◆ EXERCISE DATA

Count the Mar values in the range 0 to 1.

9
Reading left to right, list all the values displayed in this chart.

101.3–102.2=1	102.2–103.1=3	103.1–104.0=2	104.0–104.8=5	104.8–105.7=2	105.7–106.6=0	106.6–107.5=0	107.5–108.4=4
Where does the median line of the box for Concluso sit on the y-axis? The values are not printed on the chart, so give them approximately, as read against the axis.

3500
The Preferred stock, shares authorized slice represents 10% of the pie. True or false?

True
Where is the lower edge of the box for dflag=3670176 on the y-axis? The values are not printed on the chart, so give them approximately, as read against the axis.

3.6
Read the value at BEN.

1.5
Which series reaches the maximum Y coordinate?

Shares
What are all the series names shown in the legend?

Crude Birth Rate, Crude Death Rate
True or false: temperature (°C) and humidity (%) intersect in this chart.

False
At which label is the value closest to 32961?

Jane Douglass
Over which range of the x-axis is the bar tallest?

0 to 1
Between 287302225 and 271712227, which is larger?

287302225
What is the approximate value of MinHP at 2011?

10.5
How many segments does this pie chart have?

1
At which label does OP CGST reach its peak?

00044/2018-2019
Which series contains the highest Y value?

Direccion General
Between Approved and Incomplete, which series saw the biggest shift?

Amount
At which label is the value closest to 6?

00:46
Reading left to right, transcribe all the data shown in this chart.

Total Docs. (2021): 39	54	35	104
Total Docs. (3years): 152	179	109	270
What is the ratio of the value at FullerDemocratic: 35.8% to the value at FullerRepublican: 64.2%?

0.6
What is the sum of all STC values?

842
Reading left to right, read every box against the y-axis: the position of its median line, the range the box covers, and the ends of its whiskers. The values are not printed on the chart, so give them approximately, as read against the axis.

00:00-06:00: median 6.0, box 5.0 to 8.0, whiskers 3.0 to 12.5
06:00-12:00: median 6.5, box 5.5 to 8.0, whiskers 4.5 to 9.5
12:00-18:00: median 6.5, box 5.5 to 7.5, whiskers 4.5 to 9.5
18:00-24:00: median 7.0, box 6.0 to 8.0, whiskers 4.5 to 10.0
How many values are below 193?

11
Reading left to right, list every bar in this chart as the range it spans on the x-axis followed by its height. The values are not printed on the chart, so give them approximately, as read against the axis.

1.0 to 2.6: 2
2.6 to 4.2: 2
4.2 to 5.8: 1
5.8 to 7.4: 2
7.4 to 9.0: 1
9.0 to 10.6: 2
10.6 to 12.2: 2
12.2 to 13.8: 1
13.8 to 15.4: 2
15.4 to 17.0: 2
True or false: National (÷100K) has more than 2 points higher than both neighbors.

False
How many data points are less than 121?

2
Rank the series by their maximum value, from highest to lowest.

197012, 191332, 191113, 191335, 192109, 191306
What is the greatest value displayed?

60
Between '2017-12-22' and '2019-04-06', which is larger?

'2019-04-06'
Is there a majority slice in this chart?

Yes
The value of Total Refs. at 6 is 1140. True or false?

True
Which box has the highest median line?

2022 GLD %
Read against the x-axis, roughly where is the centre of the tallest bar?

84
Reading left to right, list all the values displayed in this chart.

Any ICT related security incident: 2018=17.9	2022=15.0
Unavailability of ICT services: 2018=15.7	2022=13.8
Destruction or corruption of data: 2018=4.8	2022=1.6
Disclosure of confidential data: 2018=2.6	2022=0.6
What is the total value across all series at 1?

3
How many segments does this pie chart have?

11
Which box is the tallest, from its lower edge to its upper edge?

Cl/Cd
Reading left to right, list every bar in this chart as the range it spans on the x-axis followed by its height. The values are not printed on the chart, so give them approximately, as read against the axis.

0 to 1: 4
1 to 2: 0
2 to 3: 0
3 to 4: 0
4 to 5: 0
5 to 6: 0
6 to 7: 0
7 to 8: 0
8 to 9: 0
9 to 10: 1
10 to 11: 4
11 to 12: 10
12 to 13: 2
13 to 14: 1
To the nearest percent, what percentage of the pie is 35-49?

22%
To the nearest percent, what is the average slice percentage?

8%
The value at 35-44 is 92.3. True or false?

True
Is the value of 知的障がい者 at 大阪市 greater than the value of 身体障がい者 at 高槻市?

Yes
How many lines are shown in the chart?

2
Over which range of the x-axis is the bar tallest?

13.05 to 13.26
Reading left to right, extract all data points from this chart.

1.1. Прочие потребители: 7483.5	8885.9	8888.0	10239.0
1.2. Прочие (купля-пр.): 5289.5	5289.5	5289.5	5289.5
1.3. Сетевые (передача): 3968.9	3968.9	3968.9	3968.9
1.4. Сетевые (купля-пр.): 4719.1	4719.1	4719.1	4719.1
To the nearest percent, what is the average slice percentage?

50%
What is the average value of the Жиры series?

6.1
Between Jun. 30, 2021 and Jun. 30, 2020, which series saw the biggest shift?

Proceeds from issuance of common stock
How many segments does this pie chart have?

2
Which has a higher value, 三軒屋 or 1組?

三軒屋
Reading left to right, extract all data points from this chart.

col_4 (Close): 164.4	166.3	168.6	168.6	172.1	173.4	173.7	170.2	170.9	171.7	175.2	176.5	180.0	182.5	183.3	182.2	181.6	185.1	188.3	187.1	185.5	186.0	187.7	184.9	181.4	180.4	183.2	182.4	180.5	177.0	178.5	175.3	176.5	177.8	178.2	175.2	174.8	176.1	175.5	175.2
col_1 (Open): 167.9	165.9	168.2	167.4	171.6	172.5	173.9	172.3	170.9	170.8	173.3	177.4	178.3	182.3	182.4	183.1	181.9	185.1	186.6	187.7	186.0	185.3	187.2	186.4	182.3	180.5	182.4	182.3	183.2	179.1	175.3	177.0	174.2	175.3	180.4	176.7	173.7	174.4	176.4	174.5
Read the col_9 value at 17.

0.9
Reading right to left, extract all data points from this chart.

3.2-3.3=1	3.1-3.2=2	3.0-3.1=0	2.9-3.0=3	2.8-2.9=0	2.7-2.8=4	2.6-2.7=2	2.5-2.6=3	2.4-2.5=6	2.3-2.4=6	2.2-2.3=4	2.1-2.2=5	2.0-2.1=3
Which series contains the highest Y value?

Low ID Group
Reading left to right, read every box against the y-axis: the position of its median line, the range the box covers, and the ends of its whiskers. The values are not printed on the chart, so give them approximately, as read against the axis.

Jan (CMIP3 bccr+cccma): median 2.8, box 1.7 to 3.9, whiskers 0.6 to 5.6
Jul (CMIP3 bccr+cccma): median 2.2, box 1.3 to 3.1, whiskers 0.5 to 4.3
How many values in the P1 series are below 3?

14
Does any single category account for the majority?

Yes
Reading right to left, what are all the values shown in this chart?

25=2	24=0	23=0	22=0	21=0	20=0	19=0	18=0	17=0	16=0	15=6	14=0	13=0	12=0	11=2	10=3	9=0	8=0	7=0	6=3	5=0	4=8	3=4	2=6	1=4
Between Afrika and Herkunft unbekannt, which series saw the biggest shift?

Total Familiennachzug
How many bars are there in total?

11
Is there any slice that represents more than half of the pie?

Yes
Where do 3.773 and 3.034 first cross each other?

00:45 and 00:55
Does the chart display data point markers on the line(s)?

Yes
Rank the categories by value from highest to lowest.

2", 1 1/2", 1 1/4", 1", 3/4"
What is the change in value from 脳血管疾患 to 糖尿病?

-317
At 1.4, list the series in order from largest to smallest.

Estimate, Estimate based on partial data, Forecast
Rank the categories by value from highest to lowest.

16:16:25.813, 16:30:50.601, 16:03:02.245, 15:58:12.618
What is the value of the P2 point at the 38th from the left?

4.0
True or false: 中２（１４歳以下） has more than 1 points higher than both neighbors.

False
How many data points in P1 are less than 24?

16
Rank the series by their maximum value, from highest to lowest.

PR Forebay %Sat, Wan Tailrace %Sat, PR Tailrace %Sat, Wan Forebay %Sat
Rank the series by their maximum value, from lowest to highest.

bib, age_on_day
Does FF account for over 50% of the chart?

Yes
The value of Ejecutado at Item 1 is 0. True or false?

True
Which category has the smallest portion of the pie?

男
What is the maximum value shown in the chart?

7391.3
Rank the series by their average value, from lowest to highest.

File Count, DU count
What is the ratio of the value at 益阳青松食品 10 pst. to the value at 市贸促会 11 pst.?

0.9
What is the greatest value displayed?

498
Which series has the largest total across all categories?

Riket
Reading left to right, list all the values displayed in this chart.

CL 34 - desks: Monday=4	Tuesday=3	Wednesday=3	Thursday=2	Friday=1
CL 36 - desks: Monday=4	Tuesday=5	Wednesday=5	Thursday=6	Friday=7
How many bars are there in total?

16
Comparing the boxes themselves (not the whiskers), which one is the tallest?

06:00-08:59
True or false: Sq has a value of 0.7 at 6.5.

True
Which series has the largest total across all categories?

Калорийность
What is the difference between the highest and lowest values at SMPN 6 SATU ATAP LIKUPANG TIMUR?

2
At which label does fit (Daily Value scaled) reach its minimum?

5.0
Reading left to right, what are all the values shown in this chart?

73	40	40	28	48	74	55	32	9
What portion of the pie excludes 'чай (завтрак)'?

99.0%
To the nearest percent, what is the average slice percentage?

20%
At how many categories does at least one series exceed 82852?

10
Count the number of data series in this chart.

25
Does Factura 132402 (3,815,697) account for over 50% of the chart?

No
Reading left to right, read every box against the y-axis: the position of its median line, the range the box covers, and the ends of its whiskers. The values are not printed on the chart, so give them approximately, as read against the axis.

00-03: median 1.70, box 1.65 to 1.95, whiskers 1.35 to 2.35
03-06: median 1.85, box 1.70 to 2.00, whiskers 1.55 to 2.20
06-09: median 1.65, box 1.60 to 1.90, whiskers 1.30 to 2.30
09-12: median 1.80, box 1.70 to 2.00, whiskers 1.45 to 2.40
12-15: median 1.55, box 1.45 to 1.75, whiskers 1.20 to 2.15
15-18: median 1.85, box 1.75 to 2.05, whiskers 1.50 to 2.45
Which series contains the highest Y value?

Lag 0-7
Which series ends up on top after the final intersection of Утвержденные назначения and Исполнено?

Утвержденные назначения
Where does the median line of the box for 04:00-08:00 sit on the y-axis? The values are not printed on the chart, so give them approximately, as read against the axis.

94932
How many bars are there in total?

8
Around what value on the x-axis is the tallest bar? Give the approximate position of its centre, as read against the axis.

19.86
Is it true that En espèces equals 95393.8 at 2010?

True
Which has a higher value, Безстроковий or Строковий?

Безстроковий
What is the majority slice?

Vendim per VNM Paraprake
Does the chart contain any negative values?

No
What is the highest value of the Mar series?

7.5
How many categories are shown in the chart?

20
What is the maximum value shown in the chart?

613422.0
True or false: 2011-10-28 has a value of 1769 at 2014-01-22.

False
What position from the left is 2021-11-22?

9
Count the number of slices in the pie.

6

◆ TASK BRIEF
Duplicate the lines of the items starting at the one containing "16:16:25.813, 16:30:50.601, 16:03:02.245, 15:58:12.618" and ending at the one containing "Reading left to right, what", including both of those lines, with nothing changed.

◆ ANSWER TO THIS TASK
16:16:25.813, 16:30:50.601, 16:03:02.245, 15:58:12.618
What is the value of the P2 point at the 38th from the left?

4.0
True or false: 中２（１４歳以下） has more than 1 points higher than both neighbors.

False
How many data points in P1 are less than 24?

16
Rank the series by their maximum value, from highest to lowest.

PR Forebay %Sat, Wan Tailrace %Sat, PR Tailrace %Sat, Wan Forebay %Sat
Rank the series by their maximum value, from lowest to highest.

bib, age_on_day
Does FF account for over 50% of the chart?

Yes
The value of Ejecutado at Item 1 is 0. True or false?

True
Which category has the smallest portion of the pie?

男
What is the maximum value shown in the chart?

7391.3
Rank the series by their average value, from lowest to highest.

File Count, DU count
What is the ratio of the value at 益阳青松食品 10 pst. to the value at 市贸促会 11 pst.?

0.9
What is the greatest value displayed?

498
Which series has the largest total across all categories?

Riket
Reading left to right, list all the values displayed in this chart.

CL 34 - desks: Monday=4	Tuesday=3	Wednesday=3	Thursday=2	Friday=1
CL 36 - desks: Monday=4	Tuesday=5	Wednesday=5	Thursday=6	Friday=7
How many bars are there in total?

16
Comparing the boxes themselves (not the whiskers), which one is the tallest?

06:00-08:59
True or false: Sq has a value of 0.7 at 6.5.

True
Which series has the largest total across all categories?

Калорийность
What is the difference between the highest and lowest values at SMPN 6 SATU ATAP LIKUPANG TIMUR?

2
At which label does fit (Daily Value scaled) reach its minimum?

5.0
Reading left to right, what are all the values shown in this chart?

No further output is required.